GIVEN DATA:
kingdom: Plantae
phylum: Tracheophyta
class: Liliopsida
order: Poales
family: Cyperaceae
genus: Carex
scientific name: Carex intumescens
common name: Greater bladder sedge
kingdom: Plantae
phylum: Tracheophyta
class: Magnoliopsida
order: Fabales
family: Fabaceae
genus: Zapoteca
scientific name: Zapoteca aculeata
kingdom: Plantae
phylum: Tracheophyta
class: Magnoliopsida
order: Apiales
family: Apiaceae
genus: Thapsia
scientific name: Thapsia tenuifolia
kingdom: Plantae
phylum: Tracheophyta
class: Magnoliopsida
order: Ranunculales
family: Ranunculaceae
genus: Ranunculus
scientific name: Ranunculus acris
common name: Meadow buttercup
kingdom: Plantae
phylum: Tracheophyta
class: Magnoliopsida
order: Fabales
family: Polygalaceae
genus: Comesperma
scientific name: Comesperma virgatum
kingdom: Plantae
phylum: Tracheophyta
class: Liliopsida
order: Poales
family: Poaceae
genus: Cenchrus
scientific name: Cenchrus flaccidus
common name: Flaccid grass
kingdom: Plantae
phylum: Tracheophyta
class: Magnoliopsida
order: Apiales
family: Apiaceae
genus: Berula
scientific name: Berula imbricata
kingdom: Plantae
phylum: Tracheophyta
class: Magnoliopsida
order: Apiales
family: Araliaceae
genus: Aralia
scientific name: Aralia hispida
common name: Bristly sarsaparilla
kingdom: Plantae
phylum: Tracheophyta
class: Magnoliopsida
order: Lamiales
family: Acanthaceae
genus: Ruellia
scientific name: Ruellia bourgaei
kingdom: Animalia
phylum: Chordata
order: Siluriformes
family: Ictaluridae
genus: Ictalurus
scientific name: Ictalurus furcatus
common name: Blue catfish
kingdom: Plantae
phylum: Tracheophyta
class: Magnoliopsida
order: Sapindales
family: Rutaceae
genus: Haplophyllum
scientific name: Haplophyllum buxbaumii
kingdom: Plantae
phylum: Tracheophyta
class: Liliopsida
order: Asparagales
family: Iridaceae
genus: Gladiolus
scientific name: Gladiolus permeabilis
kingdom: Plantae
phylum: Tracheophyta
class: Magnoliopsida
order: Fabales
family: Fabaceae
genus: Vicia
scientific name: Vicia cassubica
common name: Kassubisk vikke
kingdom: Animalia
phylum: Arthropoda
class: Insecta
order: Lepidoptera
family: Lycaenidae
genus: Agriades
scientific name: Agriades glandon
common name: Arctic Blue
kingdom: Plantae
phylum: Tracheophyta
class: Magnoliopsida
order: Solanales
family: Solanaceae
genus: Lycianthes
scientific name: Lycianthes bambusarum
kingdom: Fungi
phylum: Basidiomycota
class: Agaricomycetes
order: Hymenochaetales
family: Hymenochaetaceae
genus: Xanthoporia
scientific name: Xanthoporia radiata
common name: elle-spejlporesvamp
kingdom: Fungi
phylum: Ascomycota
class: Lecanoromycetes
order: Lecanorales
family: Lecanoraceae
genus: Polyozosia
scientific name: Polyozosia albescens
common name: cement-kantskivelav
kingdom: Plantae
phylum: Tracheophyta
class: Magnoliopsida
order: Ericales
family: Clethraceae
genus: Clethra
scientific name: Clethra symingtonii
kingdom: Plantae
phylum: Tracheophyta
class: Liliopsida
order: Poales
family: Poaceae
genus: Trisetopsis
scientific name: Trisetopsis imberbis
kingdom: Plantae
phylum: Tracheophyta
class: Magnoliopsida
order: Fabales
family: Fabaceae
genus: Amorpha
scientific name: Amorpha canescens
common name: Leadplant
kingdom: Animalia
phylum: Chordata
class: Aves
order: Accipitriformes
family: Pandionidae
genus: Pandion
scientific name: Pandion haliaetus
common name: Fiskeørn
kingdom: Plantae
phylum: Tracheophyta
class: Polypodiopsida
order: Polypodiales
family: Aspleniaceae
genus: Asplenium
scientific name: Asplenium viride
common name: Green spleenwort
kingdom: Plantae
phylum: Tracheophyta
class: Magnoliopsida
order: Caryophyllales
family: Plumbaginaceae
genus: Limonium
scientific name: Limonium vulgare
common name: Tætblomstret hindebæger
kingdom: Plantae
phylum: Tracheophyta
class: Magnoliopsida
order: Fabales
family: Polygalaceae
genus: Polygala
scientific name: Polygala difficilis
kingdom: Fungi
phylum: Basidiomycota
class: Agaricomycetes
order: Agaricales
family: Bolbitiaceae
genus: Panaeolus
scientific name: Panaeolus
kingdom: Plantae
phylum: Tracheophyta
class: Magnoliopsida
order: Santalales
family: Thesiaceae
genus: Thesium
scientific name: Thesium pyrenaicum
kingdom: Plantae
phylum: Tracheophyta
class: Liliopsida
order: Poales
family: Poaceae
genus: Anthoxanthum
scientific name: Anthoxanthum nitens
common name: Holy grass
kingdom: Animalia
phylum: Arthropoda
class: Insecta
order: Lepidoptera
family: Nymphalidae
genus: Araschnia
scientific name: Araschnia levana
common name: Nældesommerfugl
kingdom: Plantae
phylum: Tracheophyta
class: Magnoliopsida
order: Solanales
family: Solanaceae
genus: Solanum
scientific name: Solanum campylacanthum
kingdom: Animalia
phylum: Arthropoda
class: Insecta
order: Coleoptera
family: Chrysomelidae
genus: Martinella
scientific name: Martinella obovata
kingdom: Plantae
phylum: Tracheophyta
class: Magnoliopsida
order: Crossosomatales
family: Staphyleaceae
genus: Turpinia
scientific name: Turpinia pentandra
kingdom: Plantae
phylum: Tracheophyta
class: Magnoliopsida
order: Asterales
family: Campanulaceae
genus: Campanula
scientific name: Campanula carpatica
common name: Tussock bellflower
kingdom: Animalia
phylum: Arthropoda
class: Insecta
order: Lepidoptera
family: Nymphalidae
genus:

PROBLEM DETAILS: Reproduce every line of the listing above without any alteration, from the first kingdom entry to the last.

RESPONSE TO THIS EXERCISE:
kingdom: Plantae
phylum: Tracheophyta
class: Liliopsida
order: Poales
family: Cyperaceae
genus: Carex
scientific name: Carex intumescens
common name: Greater bladder sedge
kingdom: Plantae
phylum: Tracheophyta
class: Magnoliopsida
order: Fabales
family: Fabaceae
genus: Zapoteca
scientific name: Zapoteca aculeata
kingdom: Plantae
phylum: Tracheophyta
class: Magnoliopsida
order: Apiales
family: Apiaceae
genus: Thapsia
scientific name: Thapsia tenuifolia
kingdom: Plantae
phylum: Tracheophyta
class: Magnoliopsida
order: Ranunculales
family: Ranunculaceae
genus: Ranunculus
scientific name: Ranunculus acris
common name: Meadow buttercup
kingdom: Plantae
phylum: Tracheophyta
class: Magnoliopsida
order: Fabales
family: Polygalaceae
genus: Comesperma
scientific name: Comesperma virgatum
kingdom: Plantae
phylum: Tracheophyta
class: Liliopsida
order: Poales
family: Poaceae
genus: Cenchrus
scientific name: Cenchrus flaccidus
common name: Flaccid grass
kingdom: Plantae
phylum: Tracheophyta
class: Magnoliopsida
order: Apiales
family: Apiaceae
genus: Berula
scientific name: Berula imbricata
kingdom: Plantae
phylum: Tracheophyta
class: Magnoliopsida
order: Apiales
family: Araliaceae
genus: Aralia
scientific name: Aralia hispida
common name: Bristly sarsaparilla
kingdom: Plantae
phylum: Tracheophyta
class: Magnoliopsida
order: Lamiales
family: Acanthaceae
genus: Ruellia
scientific name: Ruellia bourgaei
kingdom: Animalia
phylum: Chordata
order: Siluriformes
family: Ictaluridae
genus: Ictalurus
scientific name: Ictalurus furcatus
common name: Blue catfish
kingdom: Plantae
phylum: Tracheophyta
class: Magnoliopsida
order: Sapindales
family: Rutaceae
genus: Haplophyllum
scientific name: Haplophyllum buxbaumii
kingdom: Plantae
phylum: Tracheophyta
class: Liliopsida
order: Asparagales
family: Iridaceae
genus: Gladiolus
scientific name: Gladiolus permeabilis
kingdom: Plantae
phylum: Tracheophyta
class: Magnoliopsida
order: Fabales
family: Fabaceae
genus: Vicia
scientific name: Vicia cassubica
common name: Kassubisk vikke
kingdom: Animalia
phylum: Arthropoda
class: Insecta
order: Lepidoptera
family: Lycaenidae
genus: Agriades
scientific name: Agriades glandon
common name: Arctic Blue
kingdom: Plantae
phylum: Tracheophyta
class: Magnoliopsida
order: Solanales
family: Solanaceae
genus: Lycianthes
scientific name: Lycianthes bambusarum
kingdom: Fungi
phylum: Basidiomycota
class: Agaricomycetes
order: Hymenochaetales
family: Hymenochaetaceae
genus: Xanthoporia
scientific name: Xanthoporia radiata
common name: elle-spejlporesvamp
kingdom: Fungi
phylum: Ascomycota
class: Lecanoromycetes
order: Lecanorales
family: Lecanoraceae
genus: Polyozosia
scientific name: Polyozosia albescens
common name: cement-kantskivelav
kingdom: Plantae
phylum: Tracheophyta
class: Magnoliopsida
order: Ericales
family: Clethraceae
genus: Clethra
scientific name: Clethra symingtonii
kingdom: Plantae
phylum: Tracheophyta
class: Liliopsida
order: Poales
family: Poaceae
genus: Trisetopsis
scientific name: Trisetopsis imberbis
kingdom: Plantae
phylum: Tracheophyta
class: Magnoliopsida
order: Fabales
family: Fabaceae
genus: Amorpha
scientific name: Amorpha canescens
common name: Leadplant
kingdom: Animalia
phylum: Chordata
class: Aves
order: Accipitriformes
family: Pandionidae
genus: Pandion
scientific name: Pandion haliaetus
common name: Fiskeørn
kingdom: Plantae
phylum: Tracheophyta
class: Polypodiopsida
order: Polypodiales
family: Aspleniaceae
genus: Asplenium
scientific name: Asplenium viride
common name: Green spleenwort
kingdom: Plantae
phylum: Tracheophyta
class: Magnoliopsida
order: Caryophyllales
family: Plumbaginaceae
genus: Limonium
scientific name: Limonium vulgare
common name: Tætblomstret hindebæger
kingdom: Plantae
phylum: Tracheophyta
class: Magnoliopsida
order: Fabales
family: Polygalaceae
genus: Polygala
scientific name: Polygala difficilis
kingdom: Fungi
phylum: Basidiomycota
class: Agaricomycetes
order: Agaricales
family: Bolbitiaceae
genus: Panaeolus
scientific name: Panaeolus
kingdom: Plantae
phylum: Tracheophyta
class: Magnoliopsida
order: Santalales
family: Thesiaceae
genus: Thesium
scientific name: Thesium pyrenaicum
kingdom: Plantae
phylum: Tracheophyta
class: Liliopsida
order: Poales
family: Poaceae
genus: Anthoxanthum
scientific name: Anthoxanthum nitens
common name: Holy grass
kingdom: Animalia
phylum: Arthropoda
class: Insecta
order: Lepidoptera
family: Nymphalidae
genus: Araschnia
scientific name: Araschnia levana
common name: Nældesommerfugl
kingdom: Plantae
phylum: Tracheophyta
class: Magnoliopsida
order: Solanales
family: Solanaceae
genus: Solanum
scientific name: Solanum campylacanthum
kingdom: Animalia
phylum: Arthropoda
class: Insecta
order: Coleoptera
family: Chrysomelidae
genus: Martinella
scientific name: Martinella obovata
kingdom: Plantae
phylum: Tracheophyta
class: Magnoliopsida
order: Crossosomatales
family: Staphyleaceae
genus: Turpinia
scientific name: Turpinia pentandra
kingdom: Plantae
phylum: Tracheophyta
class: Magnoliopsida
order: Asterales
family: Campanulaceae
genus: Campanula
scientific name: Campanula carpatica
common name: Tussock bellflower
kingdom: Animalia
phylum: Arthropoda
class: Insecta
order: Lepidoptera
family: Nymphalidae
genus:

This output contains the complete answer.